有用な素材を見出し、日常生活に溶け込む製品の開発につなげる

大正製薬では、生活者のみなさまの健康をサポートする食品の研究開発に取り組んできました。保健機能食品には、単なる嗜好品とは異なる確固たる有効性、日々の生活に無理なく取り入れられる風味や使いやすさ、安心して使い続けることのできる品質や安全性の確保など、さまざまな要素が必要です。これらの要素をすべて満たす、優れた製品の開発に向け、薬理、製剤、分析といったさまざまな面から研究開発を進めています。

血圧の維持に有用な食品素材のスクリーニング

国内外の食品素材700種の中から、有効な素材を見つける

大正製薬では、高血圧対応製品の開発を目的として、血圧低下作用を有する素材の探索を行いました。

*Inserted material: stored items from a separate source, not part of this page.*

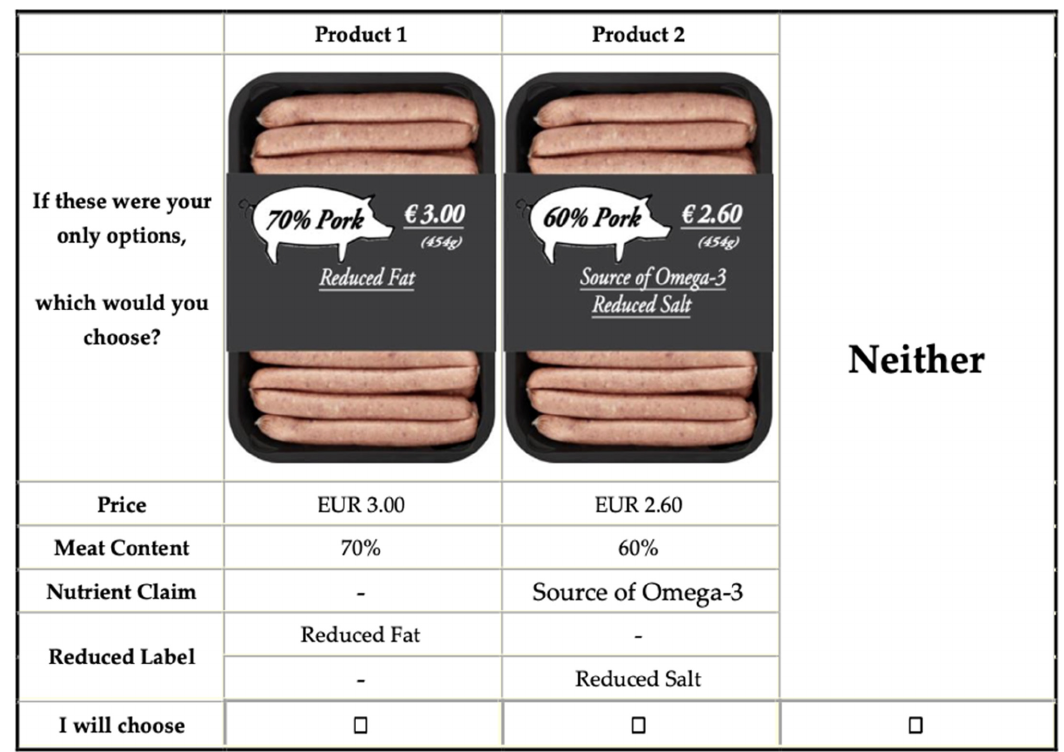
Figure A2. Choice set 2 in the questionnaire.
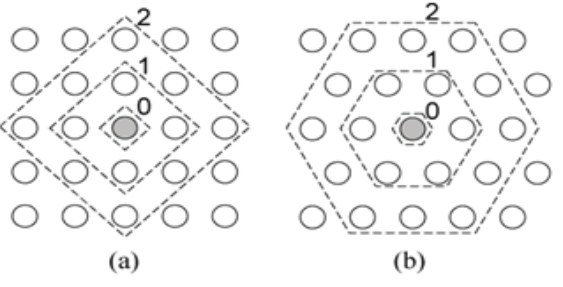
Fig. 2. Two commonly used topologies in SOM. (a) Rectangular. (b)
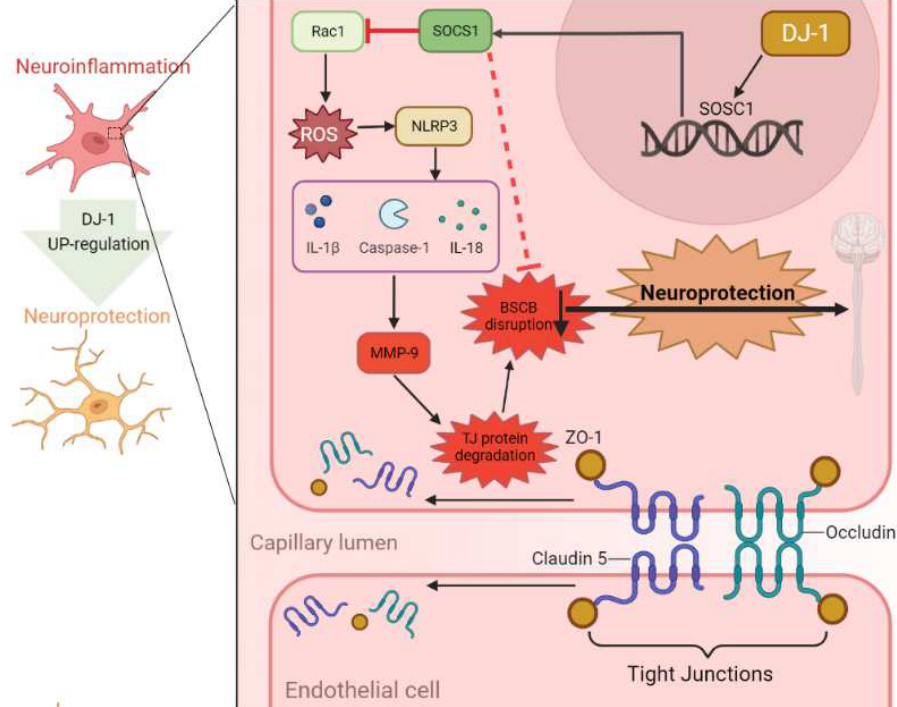
Figure 7. Schematic mechanism of neuroprotection of DJ-1 in traumatic spinal cord injury. DJ-1 alleviates neuroinflammation and the related blood-spinal cord barrier destruction by suppressing NLRP3 inflammasome activation via SOCS1/Rac1/ROS pathway.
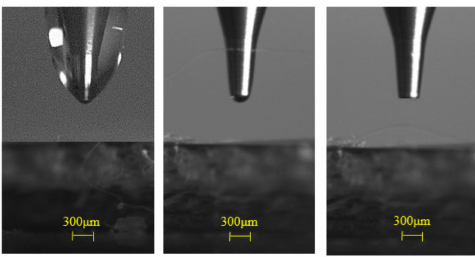
Figure 5. Morphology of wax liquid at the bottom of the nozzle under different gas pressures: ( a ) fully wrapped nozzle; ( b ) meniscus shape; ( c ) no meniscus shape.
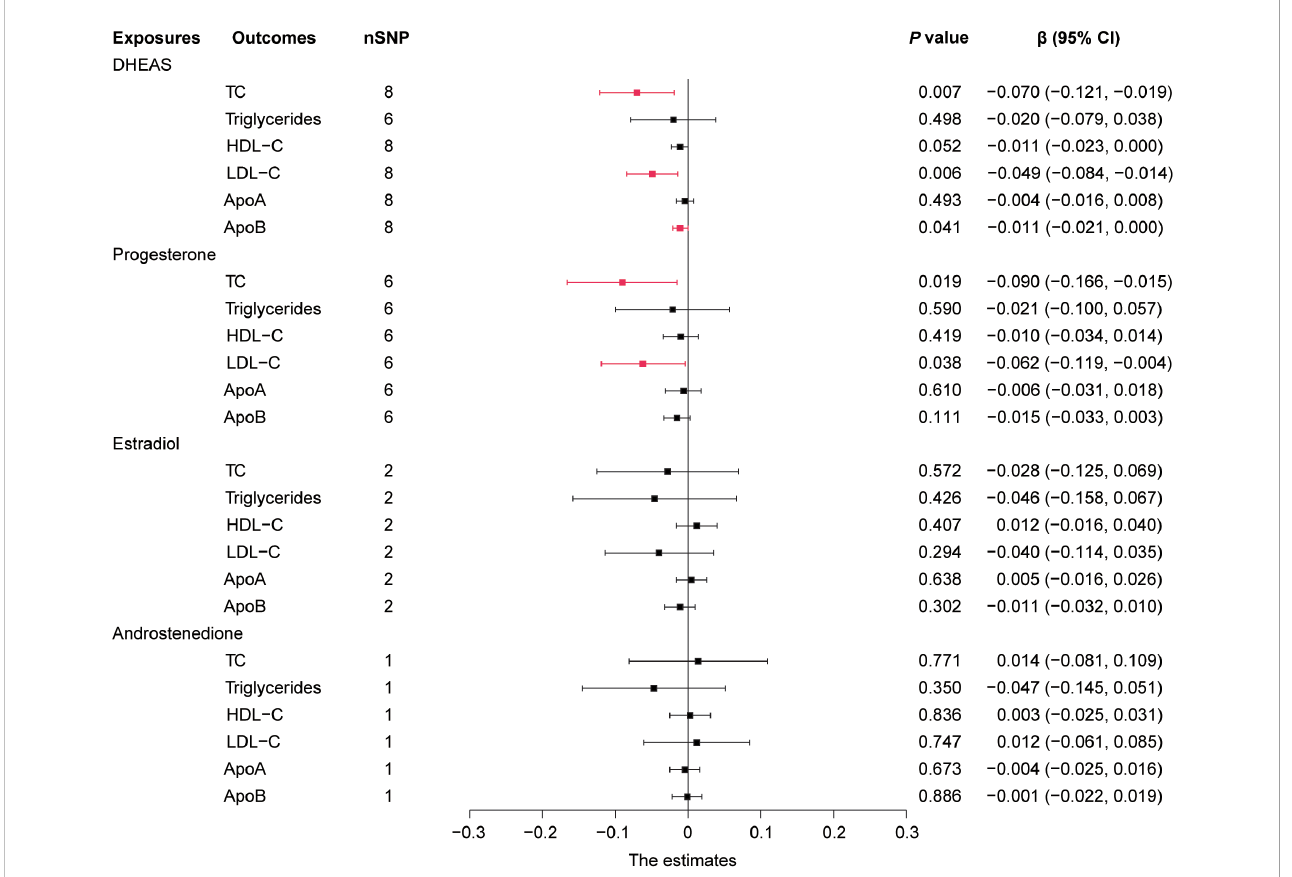
FIGURE 4 Forest plot of IVW estimates in males. DHEAS, dehydroepiandrosterone sulfate; nSNP, number of single-nucleotide polymorphisms; HDL-C, high-density lipoprotein cholesterol; LDL-C, low-density lipoprotein cholesterol; 95% CI, 95% con fi dence interval; IVW, inverse-variance weighted; TC, total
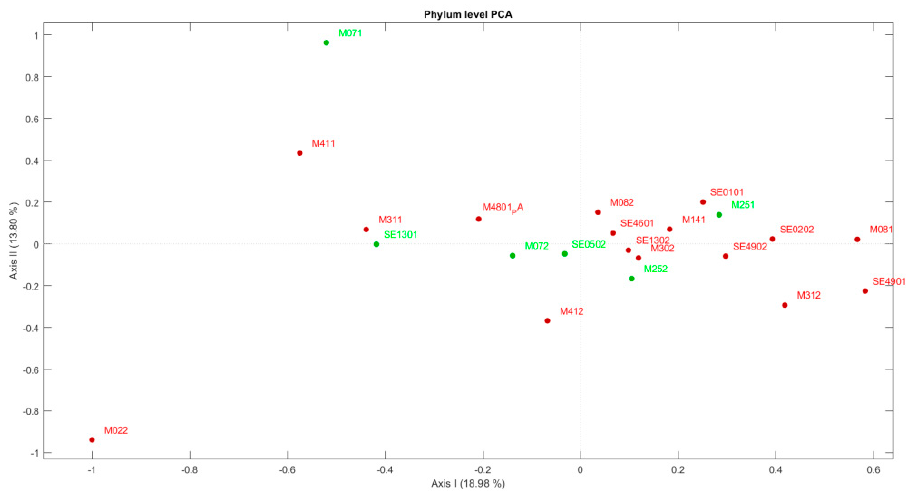
Figure 9. The results of PCA at the phylum level. Green: OSA − atherosclerosis. Red: OSA + atherosclerosis.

国内外の食品素材を集めることから始め、素材自体の安全性や工業化を考慮して、約700種類にまで候補を絞り込みました。ここから約1年かけて、有効性の観点からスクリーニングを進めた結果、最適な素材として見出されたのが「ヒハツ」です。これまで、ヒハツの作用として報告されていたのは血流改善作用のみでした。ヒハツの血圧低下作用は、大正製薬が初めて発見したものであり、特許(第4797363号)を取得しています。

1/700の素材「ヒハツ」の有効性の検討

「基礎」から「臨床」まで、エビデンスを積み上げる

血圧低下作用の検討により、ヒハツ中に含まれる辛み成分ピペリンが活性成分であること、また作用機序の検討により、ピペリンの血圧低下作用が血管の内皮依存的な弛緩作用であることを確認しました。さらに、この血管弛緩作用が、血管内皮から放出される血管拡張物質のひとつである一酸化窒素(NO)によるものであることも明らかにしました。

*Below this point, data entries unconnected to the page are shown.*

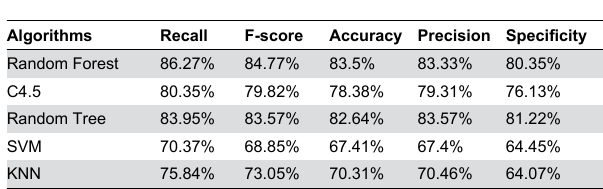
Table 5. Performance of DTM approach after 10-fold cross- validation of algorithms using entire set C and sentences with single patterns only form set C after the named entity recognition.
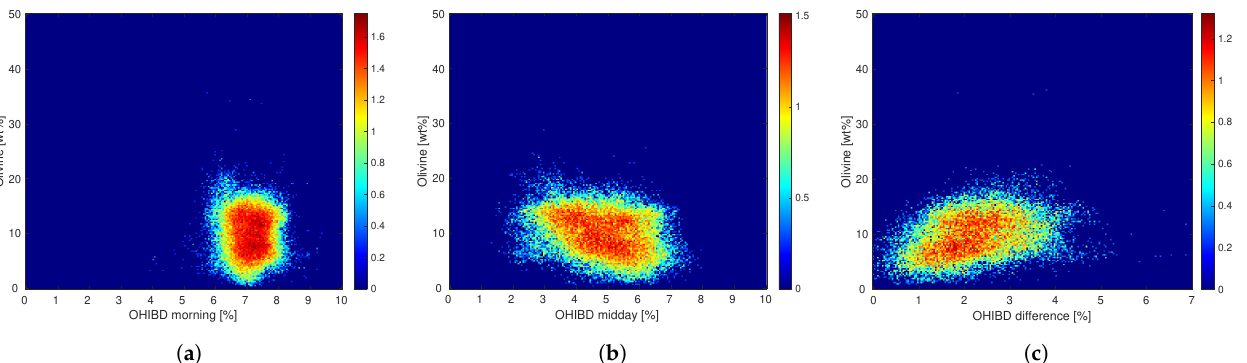
Figure A6. Density plots for the olivine weight percentage from Lemelin et al. [58] plotted against the OHIBD values at different times of day. The comparison is limited to the equatorial mare regions on the lunar near-side because the abundance of olivine in the highlands is negligible. The color bar represents the decadal logarithm of the number of examples at a discrete pixel in parameter space.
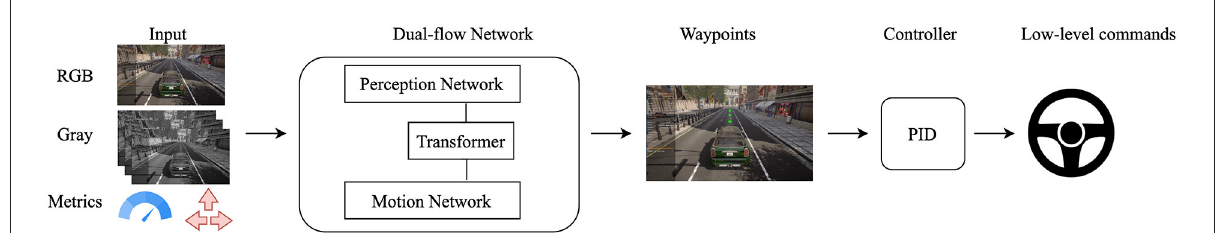
FIGURE1 Overview of the structure, including the video from the camera, vehicle speed, and high-level navigation commands as input, using a dual-flow network to extract features and output the prediction of waypoints, which are converted to the vehicle’s low-level commands through the proportional-integral-derivative (PID)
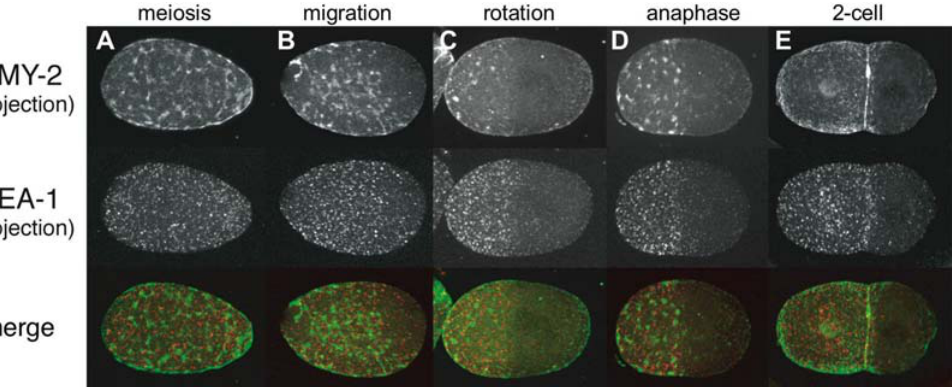
Figure 3. Asymmetry of early endosomes is coincident with NMY-2 asymmetry GFP::NMY-2 embryos co-stained for EEs (anti-EEA-1) and NMY-2 (anti-GFP). The area of enrichment of EEs coinncides with the NMY-2 domain at all stages.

これらの基礎研究を経て、血圧が高めの方(高血圧の診断を受けていない健康な方)を対象とした臨床試験を実施したところ、ヒハツがヒトにおいても高めの血圧を低下させる作用を発揮することが確認できました。

「ヒハツ」の製剤化

開発した素材を日常的に服用し続けられる"カタチ"に設計する

日常生活に自然に馴染む"味"や"仕様"にするため、生活者のみなさまの立場に立って考え抜く必要があります。日常生活に取り入れやすい「茶飲料」として開発するため、20種類以上の茶葉や米などを組み合わせて風味・味の検討を重ね、抹茶や玄米を配合することで「香ばしさ・コク・渋み」のバランスをとることに成功しました。また粉末飲料とすることで携帯性も確保し、利便性の面から、水にも溶ける設計に仕上げました。この製剤設計についても特許(特許第6724384号)を取得しています。

毎日飲んでいただくため、利便性を追求

「特殊加工を施した粉末緑茶」と「加工前の粉末緑茶」の溶けるスピードを比較

ヒハツには高濃度で錠剤化すると体内で溶けにくくなってしまうという性質がありました。しかし、医薬品開発で培った製剤技術を駆使することにより、利便性や続けやすさを重視した"1日1粒"の製品が完成しました。

このように、ひとつの製品が出来上がるまでには、素材スクリーニング等の基礎研究、ヒトでの有効性を確認する臨床研究、さらには実際の生活で利用しやすくするための製剤化研究とさまざまな段階があり、多くの部署が関わって専門性を発揮しています。今後も生活者のみなさまに選んでいただける製品を開発していくため、評価技術、製剤化技術等の向上に取り組んでいきます。